Given data:
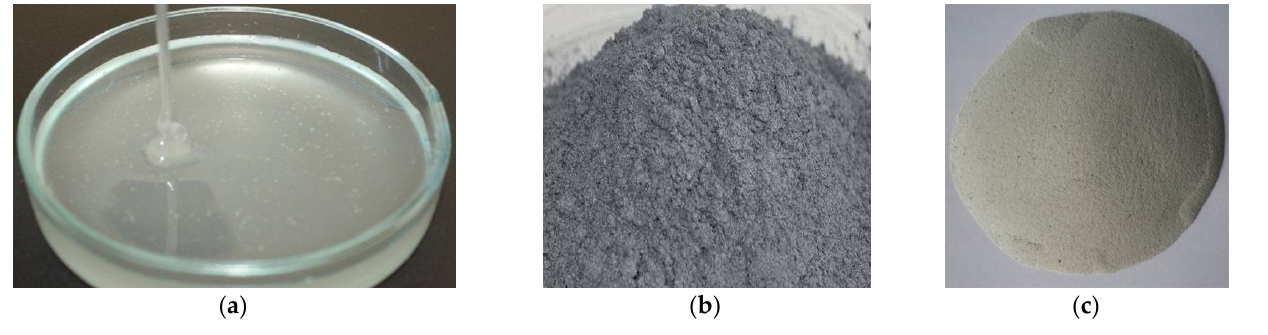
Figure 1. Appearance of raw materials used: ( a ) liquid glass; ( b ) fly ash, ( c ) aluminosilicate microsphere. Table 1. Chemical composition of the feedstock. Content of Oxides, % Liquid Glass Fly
--
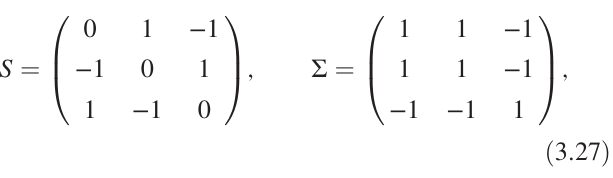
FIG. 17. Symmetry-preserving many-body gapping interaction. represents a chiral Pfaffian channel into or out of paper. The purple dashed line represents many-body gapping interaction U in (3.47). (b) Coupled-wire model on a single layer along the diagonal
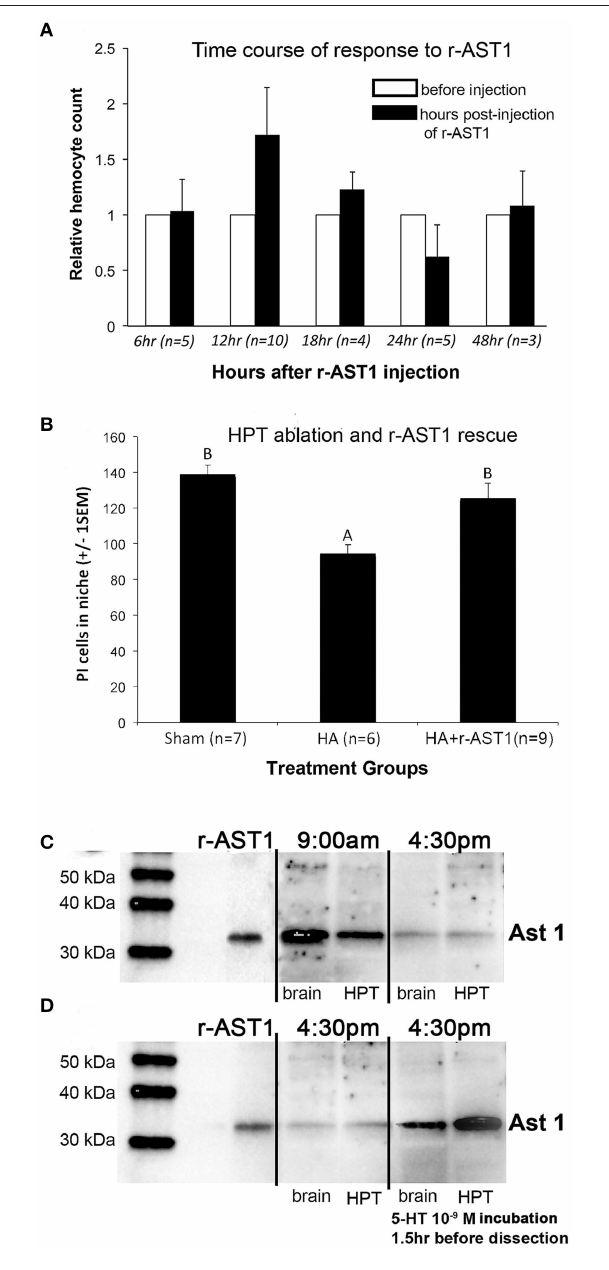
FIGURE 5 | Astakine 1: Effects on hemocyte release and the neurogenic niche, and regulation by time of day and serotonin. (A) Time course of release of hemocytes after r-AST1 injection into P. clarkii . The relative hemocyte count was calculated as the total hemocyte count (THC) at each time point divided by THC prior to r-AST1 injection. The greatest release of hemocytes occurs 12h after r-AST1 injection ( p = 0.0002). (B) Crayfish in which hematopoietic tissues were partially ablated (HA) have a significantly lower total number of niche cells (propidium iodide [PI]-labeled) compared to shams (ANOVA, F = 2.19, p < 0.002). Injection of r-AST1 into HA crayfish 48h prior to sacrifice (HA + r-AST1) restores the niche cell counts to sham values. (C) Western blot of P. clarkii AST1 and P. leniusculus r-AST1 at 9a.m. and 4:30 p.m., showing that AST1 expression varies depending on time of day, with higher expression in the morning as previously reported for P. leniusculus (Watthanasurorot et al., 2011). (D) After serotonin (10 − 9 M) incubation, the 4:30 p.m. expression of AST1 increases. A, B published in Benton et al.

Aim of the exercise:
For the word "into", return every line of the records that holds it.

Task answer:
FIG. 17. Symmetry-preserving many-body gapping interaction. represents a chiral Pfaffian channel into or out of paper. The purple dashed line represents many-body gapping interaction U in (3.47). (b) Coupled-wire model on a single layer along the diagonal
FIGURE 5 | Astakine 1: Effects on hemocyte release and the neurogenic niche, and regulation by time of day and serotonin. (A) Time course of release of hemocytes after r-AST1 injection into P. clarkii . The relative hemocyte count was calculated as the total hemocyte count (THC) at each time point divided by THC prior to r-AST1 injection. The greatest release of hemocytes occurs 12h after r-AST1 injection ( p = 0.0002). (B) Crayfish in which hematopoietic tissues were partially ablated (HA) have a significantly lower total number of niche cells (propidium iodide [PI]-labeled) compared to shams (ANOVA, F = 2.19, p < 0.002). Injection of r-AST1 into HA crayfish 48h prior to sacrifice (HA + r-AST1) restores the niche cell counts to sham values. (C) Western blot of P. clarkii AST1 and P. leniusculus r-AST1 at 9a.m. and 4:30 p.m., showing that AST1 expression varies depending on time of day, with higher expression in the morning as previously reported for P. leniusculus (Watthanasurorot et al., 2011). (D) After serotonin (10 − 9 M) incubation, the 4:30 p.m. expression of AST1 increases. A, B published in Benton et al.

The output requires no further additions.